With asterisk running into a gdb i don't have any core dump also, only the backtrace from gdb, and the WARNING and ERROR debug nothing special appears.

This is actually our situation, no core dump provided in the 2 case of crash.

I could provide you the src.rpm and patches we have create for asterisk

I hope this will help you to understand our situation.

Thank you for your time and help.

Regards.

By: Bas (basv) 2006-11-09 05:07:43.000-0600

Hello,

I am also experiencing (seemingly) random crashes with 2 pbx's running 1.2.12.1. I am suspecting that it has to do with call limit counters not being set appropriately, but I'm not sure.

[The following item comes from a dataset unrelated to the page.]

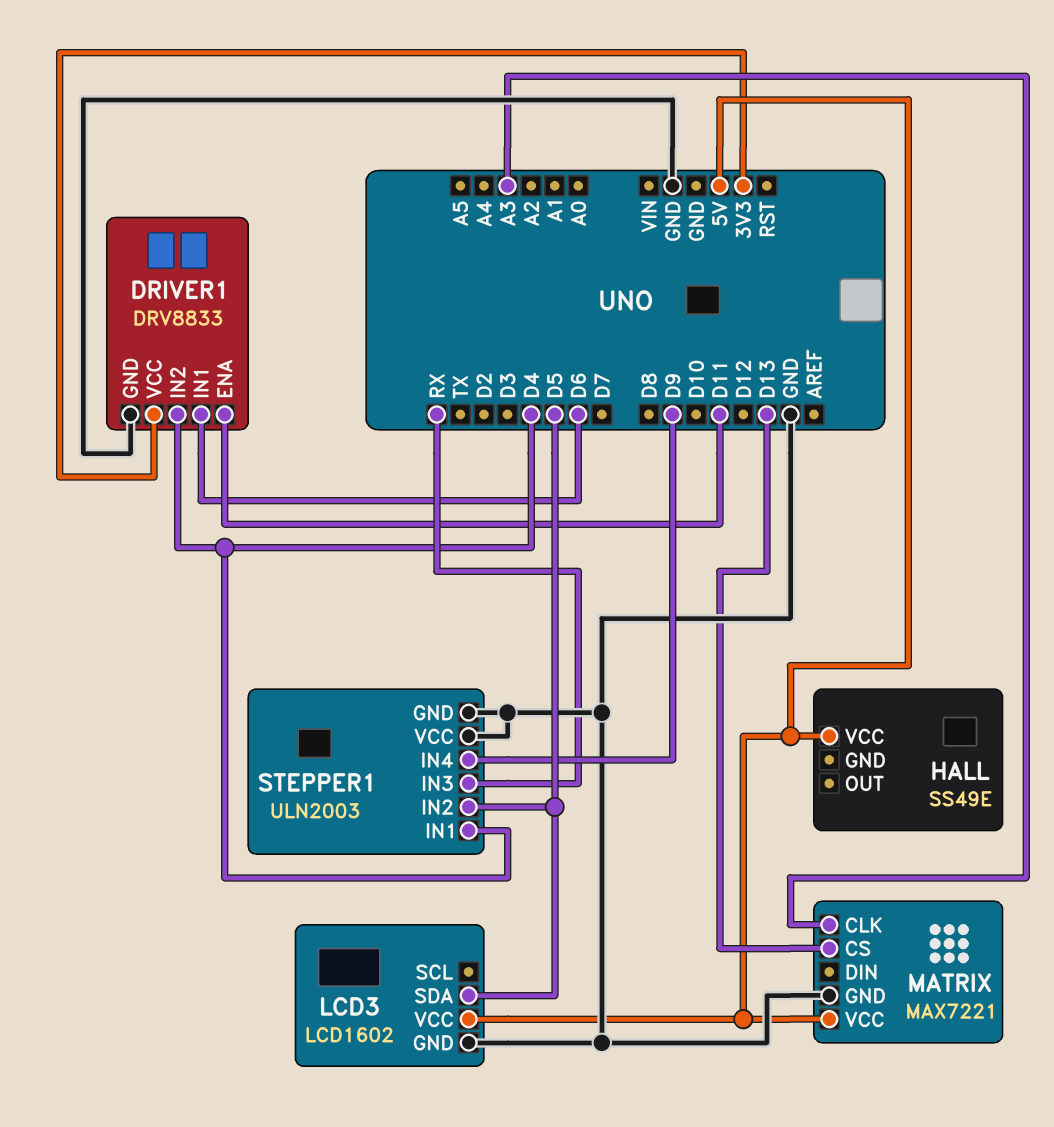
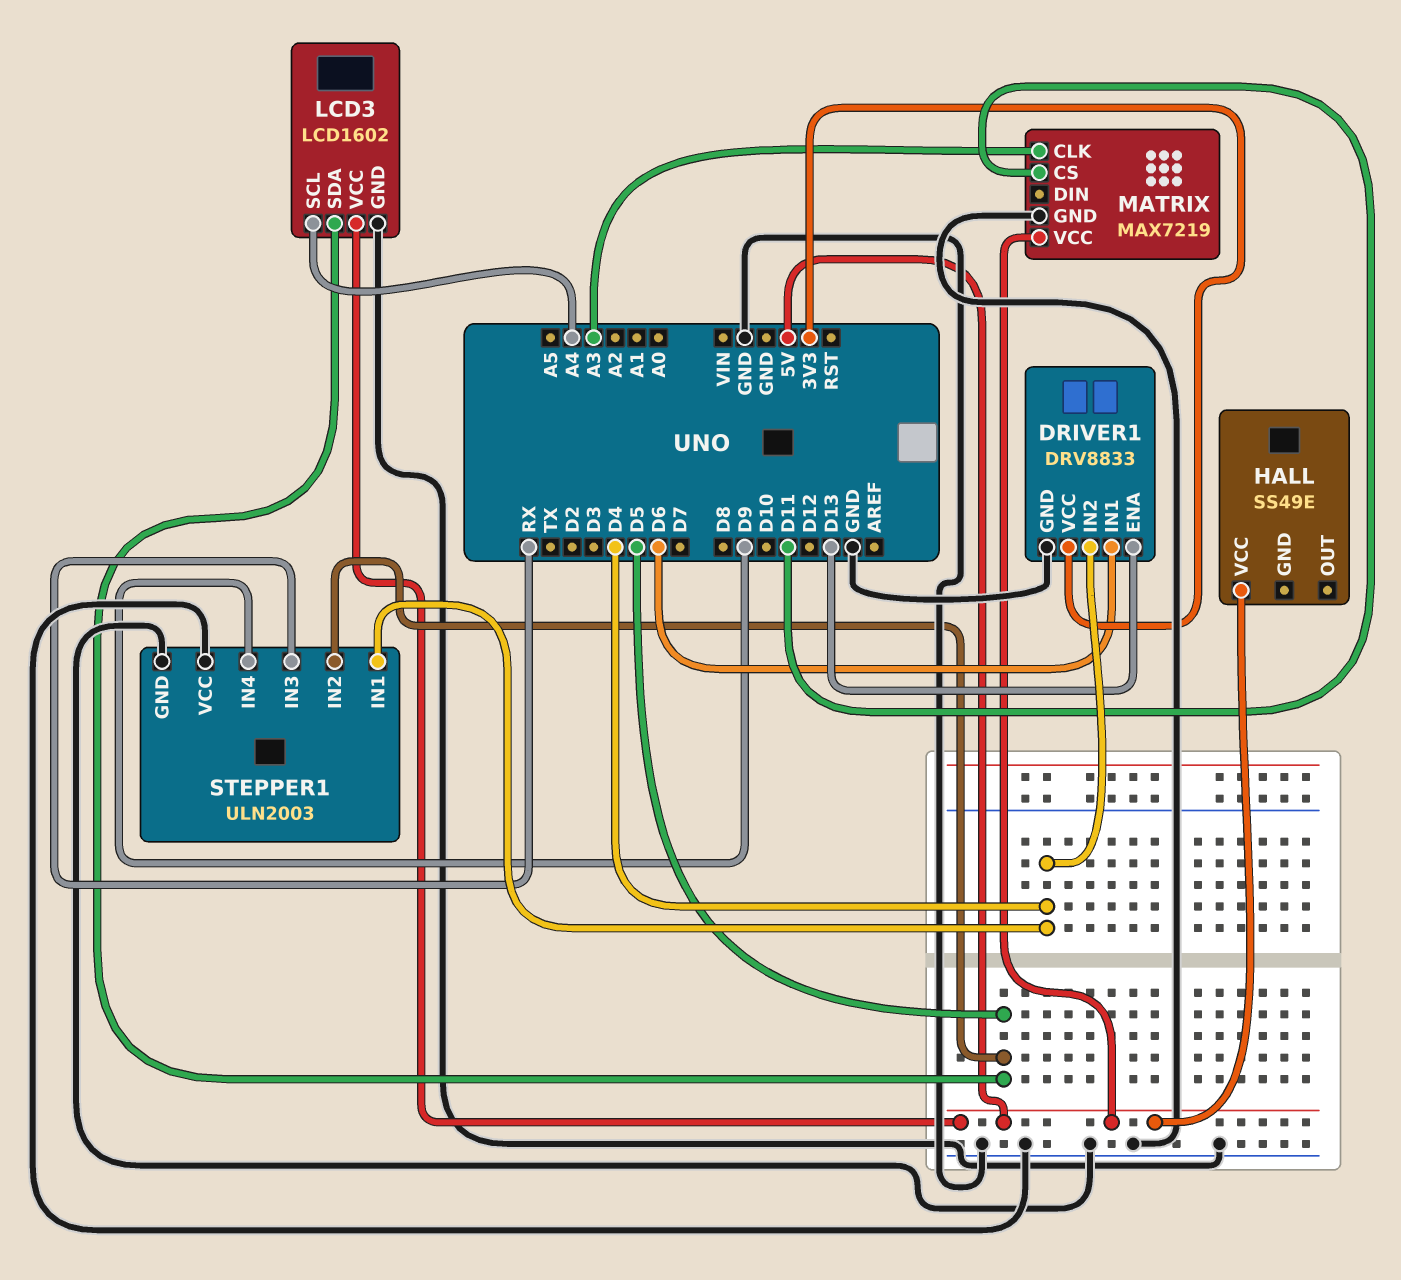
DRIVER1 pin ENA: D11 -> D13
LCD3 pin SCL: none -> A4
MATRIX: MAX7221 -> MAX7219
MATRIX pin CS: D13 -> D11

I can provide at least 3 core dumps if necessary. Please let me know if this is desired.

Basv

edit: additional info;
Running CentOS 4.4
Linux <HOSTNAME> 2.6.9-42.0.2.ELsmp #1 SMP Wed Aug 23 00:17:26 CDT 2006 i686 i686 i386 GNU/Linux
asterisk-1.2.12.1
zaptel-1.2.8
libpri-1.2.3
asteriska-addons-1.2.4
asterisk-sounds-1.2.1
A total of 3 pbx's are connected via iax2, local mediagateways are cisco.



By: Serge Vecher (serge-v) 2006-11-14 15:28:18.000-0600

You need to carefully read this page in order to provide the proper backtrace:
http://www.voip-info.org/tiki-index.php?page=Asterisk%20debugging

1) Asterisk must be built with 'make dont-optimize'
2) You must start asterisk with -g option, so that the core is dumped.
3) Analyze the core with gdb as per the page above.

By: Serge Vecher (serge-v) 2006-11-14 15:28:58.000-0600

make sure that you are testing with Asterisk 1.2.13 tarball downloaded from asterisk.org

By: Bas (basv) 2006-11-16 06:18:49.000-0600

Hello,

I did a gdb + bt on my core dumps and it turned out I got bitten by this bug: http://bugs.digium.com/view.php?id=4871

I haven't had any crashes since I switched to madplay for the music on hold (touch wood).

Suppose I was barking up the wrong tree.

basv

By: Serge Vecher (serge-v) 2006-11-20 11:07:10.000-0600

eromang: we haven't heard from you for a month. If you can still reproduce this with 1.2.13 and provide debug info as per note 0054631, please reopen the issue with information attached.